Concorso d’Eleganza Villa d’Este is an annual event in Cernobbio, northern Italy, celebrating classic and vintage cars on the banks of Lake Como. James Nicholls was there with the glamorous and the good.
Springtime in Italy is a beauty to behold with the temperature in the 30s. So were the assembled automobiles on the hallowed grounds of this lakeside piece of paradise, Villa d’Este.
An elegant crowd gathered to admire the classic cars on show in the annual Concorso d’Eleganza Villa d’Este, an event that has been luring car enthusiasts to Lake Como since 1929. After a short hiatus in 2020, the show is as bold as ever on the driveways of the 10-hectare private park of the 16th-century estate designed by Pellegrino Pellegrini.
Under the watchful eye of the knowledgeable Jury, including automotive luminaries Lorenzo Ramaciotti, former chief of design at Pininfarina; Pebble Beach doyenne Sandra Button; and scion of the family-owned car manufacturer, Maserati Adolfo Orsi, had the task to score the competing vehicles, built between 1920 and the 1980s, all vying for a trophy within seven categories.
Cars are the stars
It wasn’t just the assembled guests who were all impeccably dressed.
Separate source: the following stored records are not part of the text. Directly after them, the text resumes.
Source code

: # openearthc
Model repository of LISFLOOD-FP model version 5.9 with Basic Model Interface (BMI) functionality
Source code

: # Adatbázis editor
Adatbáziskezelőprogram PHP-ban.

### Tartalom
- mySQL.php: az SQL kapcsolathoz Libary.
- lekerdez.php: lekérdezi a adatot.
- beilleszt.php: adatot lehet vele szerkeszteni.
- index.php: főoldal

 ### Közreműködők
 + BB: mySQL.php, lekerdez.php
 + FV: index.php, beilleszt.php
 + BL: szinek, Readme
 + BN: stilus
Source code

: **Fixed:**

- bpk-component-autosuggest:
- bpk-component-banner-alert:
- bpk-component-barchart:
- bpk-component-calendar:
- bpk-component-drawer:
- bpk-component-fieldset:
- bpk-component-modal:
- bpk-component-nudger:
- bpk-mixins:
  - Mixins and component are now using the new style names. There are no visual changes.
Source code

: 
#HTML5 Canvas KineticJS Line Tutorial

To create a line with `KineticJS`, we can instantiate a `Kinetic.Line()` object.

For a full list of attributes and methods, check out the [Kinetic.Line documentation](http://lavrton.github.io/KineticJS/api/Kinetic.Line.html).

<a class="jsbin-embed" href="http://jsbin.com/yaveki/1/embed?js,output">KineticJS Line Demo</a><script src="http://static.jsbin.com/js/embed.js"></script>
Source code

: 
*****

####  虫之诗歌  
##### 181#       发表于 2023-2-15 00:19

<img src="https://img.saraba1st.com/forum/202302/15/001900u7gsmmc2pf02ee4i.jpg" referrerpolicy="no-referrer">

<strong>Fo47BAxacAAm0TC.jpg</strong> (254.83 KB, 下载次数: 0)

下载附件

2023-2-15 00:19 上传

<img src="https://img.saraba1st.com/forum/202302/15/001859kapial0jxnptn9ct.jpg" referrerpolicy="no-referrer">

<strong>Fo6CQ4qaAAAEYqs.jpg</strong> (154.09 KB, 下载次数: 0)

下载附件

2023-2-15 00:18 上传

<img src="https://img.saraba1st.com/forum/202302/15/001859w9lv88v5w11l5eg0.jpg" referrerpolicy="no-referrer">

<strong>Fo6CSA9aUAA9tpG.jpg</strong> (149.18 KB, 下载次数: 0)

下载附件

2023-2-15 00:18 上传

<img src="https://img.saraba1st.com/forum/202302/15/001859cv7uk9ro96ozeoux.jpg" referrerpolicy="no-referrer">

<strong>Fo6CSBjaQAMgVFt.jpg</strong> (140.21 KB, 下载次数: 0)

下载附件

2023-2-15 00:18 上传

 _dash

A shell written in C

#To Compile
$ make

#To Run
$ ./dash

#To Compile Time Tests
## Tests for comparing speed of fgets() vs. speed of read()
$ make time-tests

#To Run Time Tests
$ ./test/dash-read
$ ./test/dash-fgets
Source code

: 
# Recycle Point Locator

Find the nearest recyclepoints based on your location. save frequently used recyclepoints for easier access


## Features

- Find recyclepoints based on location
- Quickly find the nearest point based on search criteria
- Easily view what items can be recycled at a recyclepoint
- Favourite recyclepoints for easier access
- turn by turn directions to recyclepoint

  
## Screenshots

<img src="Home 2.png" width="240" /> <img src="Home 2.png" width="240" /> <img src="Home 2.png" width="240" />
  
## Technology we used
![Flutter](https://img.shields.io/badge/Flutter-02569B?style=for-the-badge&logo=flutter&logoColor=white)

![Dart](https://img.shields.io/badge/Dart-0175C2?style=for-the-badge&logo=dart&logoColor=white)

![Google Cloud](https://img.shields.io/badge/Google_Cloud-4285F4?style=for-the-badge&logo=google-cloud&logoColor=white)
Here the cars are the stars. ‘The Golden Age of Elegance’ category featured cars from the Art Deco era of motor car design. Rolls-Royce, Bugatti, Hispano-Suiza, Cord and Lagonda all date back to that Golden Age. Everywhere I looked was yet another sculpture in moveable motoring form.
The earliest car in the field of contenders was the 1927 Rolls-Royce 20 HP with touring coachwork by Barker & Co. Its striking second windscreen – with glass wings between the front and rear seats – offered protection for the Nawab of Sachin, who purchased the car in 1931 from the Rolls-Royce importer in India, where it still resides.
The Art Deco class also contained an original 1934 Bugatti Type 59 Sports and a trés chic 1935 Hispano-Suiza J12 with Vanvooren coachwork. One of just eight open top cars driven by its owner. Another with a Vanvooren cabriolet body was the fabulous 1935 Bugatti 57 S which won Best in Show. A perfect symbiosis of line and proportion, rare and in superb condition. It is hard to argue with the Jury’s choice of this masterpiece from the coachbuilder based in Courbevoie in the suburbs of Paris.
2022 anniversary specials
There were three special categories for special anniversaries in 2022. ‘Celebrating 150 Seasons at Villa d’Este’ (for the 150th anniversary of the Hotel) was a group of Alfa Romeo, Lancia, Bristol, Siata, Mercedes-Benz, Chrysler and Cadillac.
‘The Cavallino at 75′ (dedicated to Ferrari cars), included a 1953 375 America Berlinetta, the first of its kind seen at the Paris Salon. And a 1956 250 GT Zagato celebrated the Cavallino marque at 75.
Event sponsors BMW took advantage of the 50th year of the M1 celebrating its M cars and their ancestors with ’50 Years of Mean Machinery’.
Meanwhile, a stunning group of no less than six supercharged Kompressor Mercedes-Benz made between 1928 and 1939 were on show, brought together by Chris Kramer, a new voice on the expert selecting committee.
Need for speed
The final categories, ‘Born for the Racetrack’ and ‘Breaking the Speed Barrier’, were made up of a wonderful assortment of ‘win on Sunday, sell on Monday’ race-bred machines sandwiched between two Maseratis, the A6 GCS MM Barchetta of 1954 and the 2004 MC12. More speed was on show with a group of pioneers that chased the magic 300 kp/h barrier. This included a very special Citroën SM and the 1979 Aston Martin Bulldog. The latter which won the “Coppa d’Oro”, the Best of Show by public vote.
The final class was for the way-out and wacky concept cars and prototypes. Of these avant-grade wonders my favourite was the De Tomaso P72 with De Tomaso Automobili Carbon Fibre Composite coachwork. However, the 2020 Bugatti Bolide track-only hypercar took out the Concorso d’Eleganza Design Award, again chosen by the public.
Concorso d´Eleganza Villa d’Este 2023 takes place from 19th to 21st May 2023.